At 6' 2" and nearly 230 pounds, Mayle has the size, speed and physical traits of a move tight end, but with a knack of winning almost every jump ball and excels in the vertical routes as he is one of the best in the class at tracking the deep ball over his shoulder and into his hands, making him a natural for both seam routes and sideline go routes.

Mayle is raw in terms of overall route running - which could be attributed to him taking a few years off from College, returning last season - but he is fluid and graceful and plays much faster than his listed combine speed

6.#177 - Alani Fua, OLB, Brigham Young

     Tall, rangy outside linebacker who is fluid and quick-footed enough to handle slot receivers under certain circumstances if need be.  Solid and feisty tackler who can set the edge, but needs to pack on some weight before he's ready to take on the big boys underneath.

Excels at underneath coverages and closes on the ball quickly, which at times makes him more like a vastly oversized strong safety, but also has a mean rip moves as a straight-angle pass rusher off the edge.  There's a lot to like about Fua, but any team that takes him is going to have a tweener that must either pack on some pounds to be more effective on inside pass moves and against the run or use him as a nickle linebacker in the stead of a traditional box safety.
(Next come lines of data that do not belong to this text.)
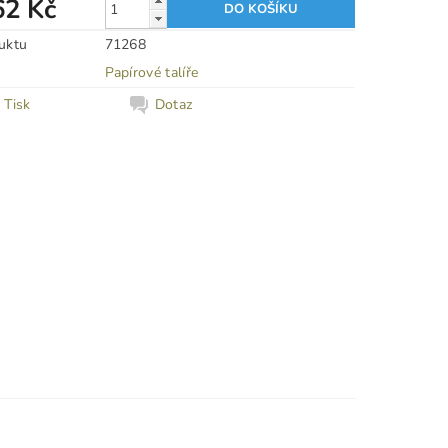
62 Kč
uktu
71268
Papírové talíře
Tisk
Dotaz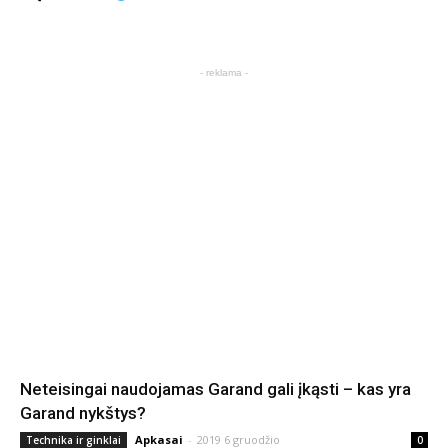
- reklama -
Neteisingai naudojamas Garand gali įkąsti – kas yra
Garand nykštys?
Apkasai
-
2019 6 gruodžio
Technika ir ginklai
0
Either way, Fua represents excellent value at this stage of the draft process.

7.#219 - Darius Philon - DT - Arkansas

     If the Patriots do indeed end up selecting Goldman with their top pick and with Sealver Siliga, Alan Branch, Dominique Easley and Chris Jones already on board, defensive tackle isn't such a need, but Philon could be a wild card as a developmental project with next season in mind - though he could surprise and contribute in a rotational role immediately. 

Philon is light for a defensive tackle, almost mirroring Easley's size, but is a powerful inside penetrator with an impressive jump off the snap that makes offensive guards recoil at the initial punch.  A former defensive end, Philon has plenty of speed for the position and can be disruptive - but the feeling is he needed another year at Arkansas to add bulk instead of declaring for the draft - which makes him a long-range prospect with a lot of upside.

7.#253- Mario Alford, WR, West Virginia

   Not your typical speed merchant, but the diminutive Alford has deep speed that can take the top off a defense and on-the-fly change of direction skills that enables him to pull a string and leave defensive backs grasping at air...

...but Alford is, unfortunately, smallish - at 5' 8" and a slight 180 pounds which wouldn't be an issue were he suitable for the slot, but his short-area quickness is lacking and he needs to have a bit of a build up to top speed, unlike an Edelman who is full speed right from the get-go.

One-dimensional burner may turn into a deep threat, but could be coached up to present problems for corners in the intermediate zones as a crosser, provided he gets up to full speed before making his cut.